The legal challenge is the latest faced by Olympic bodies from athletes seeking greater prize money and more say in running their sport.
It was filed Friday on behalf of Hungary’s Katinka Hosszu and the United States’ Tom Shields and Michael Andrew and follows Switzerland-based FINA shutting down an independent meet in Italy with threats to ban competitors.
The planned event in Turin this month involved organizers of a proposed International Swimming League (ISL), which aims to operate outside FINA’s control and pay higher prize money.
“ISL takes swimmers seriously, not like FINA,” Hosszu, a three-time gold medalist at the 2016 Rio de Janeiro Olympics, said in a statement. “My passion has always been to push swimming in the direction where swimmers are partners of the governing body, not just Muppets.”
Lawyers in San Francisco for the swimmers said they “believe a professional league that will compensate its best athletes and better reward them for a lifetime’s worth of hard training and sacrifice is long overdue.”
ISL organizers filed a separate and simultaneous suit against FINA for anticompetitive conduct, the lawyers said.
Both suits are pending in the U.S. District Court for the Northern District of California. They were filed as FINA leaders and national swim teams gather in Hangzhou, China, for a convention ahead of the shorter, 25-meter pool world championships, which open Tuesday.
FINA said in a statement Sunday from Hangzhou, China, where the world short-course championships are taking place, that it had “taken note of the filings.”
“As world and Olympic champions, the swimmers in question will understand better than others that FINA’s attention is currently and appropriately focused on the 950 swimmers, including two of the athletes in question, from 180 member federations taking part in the 14th FINA World Swimming Championships…”
FINA will nonetheless give the filings our full attention and mount a robust defense if required to do so.
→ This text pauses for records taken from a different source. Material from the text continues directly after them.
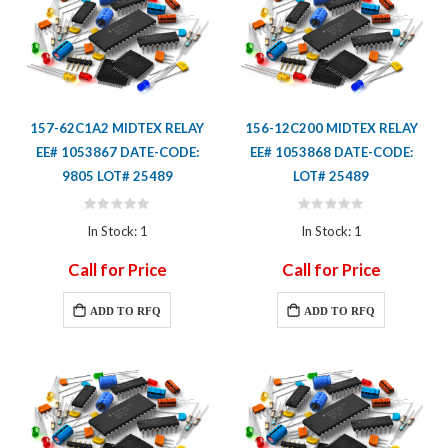
157-62C1A2 MIDTEX RELAY
156-12C200 MIDTEX RELAY
EE# 1053867 DATE-CODE:
EE# 1053868 DATE-CODE:
9805 LOT# 25489
LOT# 25489
Rating:
Rating:
0%
0%
In Stock: 1
In Stock: 1
Call for Price
Call for Price
ADD TO RFQ
ADD TO RFQ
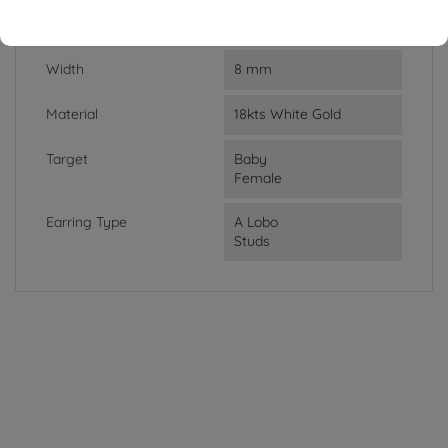
Lenght
0.73 cm
Width
8 mm
Material
18kts White Gold
Target
Baby
Female
Earring Type
A Lobo
Studs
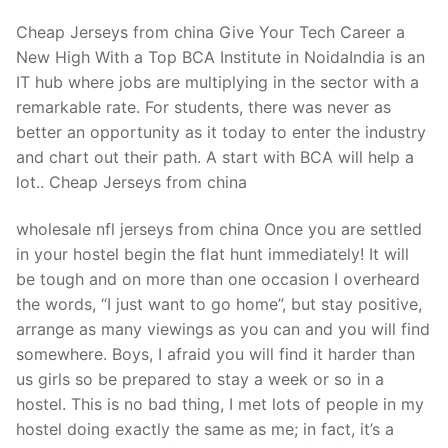
Cheap Jerseys from china Give Your Tech Career a
New High With a Top BCA Institute in NoidaIndia is an
IT hub where jobs are multiplying in the sector with a
remarkable rate. For students, there was never as
better an opportunity as it today to enter the industry
and chart out their path. A start with BCA will help a
lot.. Cheap Jerseys from china
wholesale nfl jerseys from china Once you are settled
in your hostel begin the flat hunt immediately! It will
be tough and on more than one occasion I overheard
the words, “I just want to go home”, but stay positive,
arrange as many viewings as you can and you will find
somewhere. Boys, I afraid you will find it harder than
us girls so be prepared to stay a week or so in a
hostel. This is no bad thing, I met lots of people in my
hostel doing exactly the same as me; in fact, it’s a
As always, FINA remains open to proposals that would genuinely enhance — rather than conflict with — the current and planned competition calendars.”
In a similar case last year, Dutch speed skaters won a European Commission ruling in Brussels against the Swiss-based International Skating Union. They had wanted to compete in a South Korean-organized event in Dubai but were threatened with bans.
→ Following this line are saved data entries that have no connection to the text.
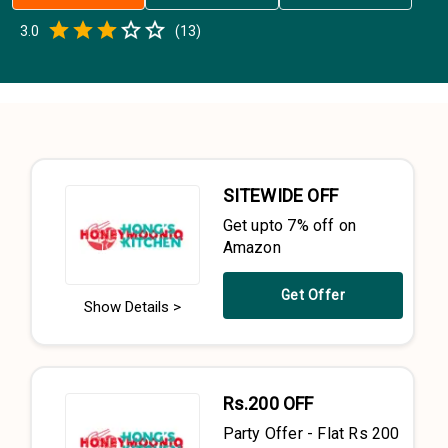
Empty
3.0
(
13
)
0.5 Stars
1 Star
1.5 Stars
2 Stars
2.5 Stars
3 Stars
3.5 Stars
4 Stars
4.5 Stars
5 Stars
SITEWIDE OFF
Get upto 7% off on
Amazon
Get Offer
Show Details >
Rs.200 OFF
Party Offer - Flat Rs 200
After a gathering Saturday of Olympic leaders in Lausanne, the IOC noted concern at the “proliferation” of sports events and “pressure from commercial entities on the existing sports model.”
Delegates included two-time Olympic swim gold medalist Kirsty Coventry, who chairs the IOC’s athlete commission. It has been criticized by some athlete groups for representing IOC interests ahead of those of the athletes.
“Neither of the two lawsuits challenge FINA’s authority to operate as the gatekeeper of the Olympic Games,” the swimmers’ lawyers said. “Rather, they allege that FINA unlawfully wields that power to prohibit swimmers from participating in non-FINA events or in any events that FINA does not formally approve.”
The Turin meet was canceled after months of talks between ISL organizers and FINA broke down.
The world swim body asked for a $50 million payment spread over 10 years to permit the ISL to operate, the plaintiffs claim.
“FINA earned about $118 million in gross revenues from all aquatics events in 2016 and 2017,” the lawyers’ statement said, claiming only 12.5 percent was paid out in athlete prize money.
One month ago, FINA announced it would almost double its prize fund for the short-course worlds in China to $2.07 million.
The governing body is closely tied to influential Olympic power broker Sheikh Ahmad al Fahad al Sabah of Kuwait. His most senior aide is FINA’s ranking vice president and expected to succeed president Julio Maglione, 83, of Uruguay.